My paternal grandmother was a rosy cheeked and rosy tempered Irish lass, an adept master in her kitchen. The twinkle in her eye, the music in her voice, the poetry of her language were all of a distant world foreign to me. She was kind, her words soft and encouraging, her manner loving. I often found myself in her kitchen while my younger brother and sisters were off playing somewhere while I waited – waited to discover the mystery of her cooking.
She was glad to have not only my company while she went about her business, but happy to answer any question I might ask. Not until I was a grown man did I realize that I hadn’t asked enough questions. In other words, Grandma didn’t really share anything unless you asked her about it. It’s not that she was being secretive. I think she had gone about her work, which was monumental on the old farm, keeping too busy to engage in conversation, feeding two dozen workers at harvest time. And, in those early days of her life, she had little competent help in the kitchen. Her only assistants being her frail mother-in-law who was pretty much confined to her rocker next to the fireplace where she could help snap beans or stir a bowl, and her young son (my father), a mere boy who was always at her side to do her bidding.

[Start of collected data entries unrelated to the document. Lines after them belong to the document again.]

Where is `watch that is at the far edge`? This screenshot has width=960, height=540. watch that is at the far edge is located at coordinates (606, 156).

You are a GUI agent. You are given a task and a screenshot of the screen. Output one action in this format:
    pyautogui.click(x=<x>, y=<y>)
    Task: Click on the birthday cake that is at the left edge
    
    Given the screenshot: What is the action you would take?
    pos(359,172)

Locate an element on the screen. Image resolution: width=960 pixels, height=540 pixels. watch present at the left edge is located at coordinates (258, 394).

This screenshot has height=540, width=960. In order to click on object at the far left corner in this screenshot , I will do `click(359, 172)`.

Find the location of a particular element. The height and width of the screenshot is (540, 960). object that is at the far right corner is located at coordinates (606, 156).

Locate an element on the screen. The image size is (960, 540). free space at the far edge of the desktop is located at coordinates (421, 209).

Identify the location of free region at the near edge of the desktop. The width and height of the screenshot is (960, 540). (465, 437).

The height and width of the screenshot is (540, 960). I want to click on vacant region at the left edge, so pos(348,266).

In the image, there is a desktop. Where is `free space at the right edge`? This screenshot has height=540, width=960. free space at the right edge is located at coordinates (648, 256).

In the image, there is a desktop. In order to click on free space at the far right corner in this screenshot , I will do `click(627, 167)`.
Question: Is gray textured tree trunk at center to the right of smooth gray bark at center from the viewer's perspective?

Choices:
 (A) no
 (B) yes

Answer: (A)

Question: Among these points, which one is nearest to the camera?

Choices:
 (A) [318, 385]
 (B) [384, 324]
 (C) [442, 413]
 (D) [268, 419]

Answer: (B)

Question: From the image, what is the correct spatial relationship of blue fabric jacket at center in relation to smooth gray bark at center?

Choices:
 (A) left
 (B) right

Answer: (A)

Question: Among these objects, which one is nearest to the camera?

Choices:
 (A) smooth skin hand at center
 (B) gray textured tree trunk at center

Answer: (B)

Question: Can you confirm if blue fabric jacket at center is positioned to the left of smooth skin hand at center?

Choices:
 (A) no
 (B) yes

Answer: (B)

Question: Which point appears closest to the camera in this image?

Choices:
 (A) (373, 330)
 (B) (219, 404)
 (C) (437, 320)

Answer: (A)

I’m pretty sure that she enjoyed me being in her kitchen, just like my dad used to be because once in a great while she would call to me to help her with something: “Joe, would you hand me that big wooden spoon, please? Thank you, Dear.” My name isn’t Joe; that was my dad’s name. Sometimes she would catch herself and blush that bright Irish blush. Other times, it went unnoticed. When you grow up in a big family as I did, you learn to answer to just about anything.
I was fascinated with the work of her hands, with her sacred art. I think the magic of combining a limited number of ingredients to produce a virtually infinite number of dishes fueled my early interest in chemistry – the kind of chemistry you see in the movies where this powder is stirred every so carefully into this solution then “voila!,” the solution turns blue. Magical. I even asked for and received a small chemistry set for Christmas one year.
But I soon lost interest. It wasn’t the science of chemistry that had captivated me; it was the magic.
So, I struggled with chemistry at the university because it was more a rote discipline: memorizing methods of synthesis; developing and using mathematics to explore physical chemistry; learning the rules that governed the very foundations of chemistry. I didn’t find it magical at all.
Now, after all these years, that ritual called chemistry is finally becoming of use to me. I now understand the chemistry behind the necessity to knead bread, how yeast works and makes it rise, how the building blocks of our body are laid, repaired, recycled if we only provide it with the proper nutrients in our food.
So, welcome to Kitchen Kemistry, a weekly rambling of all things kitchen magic.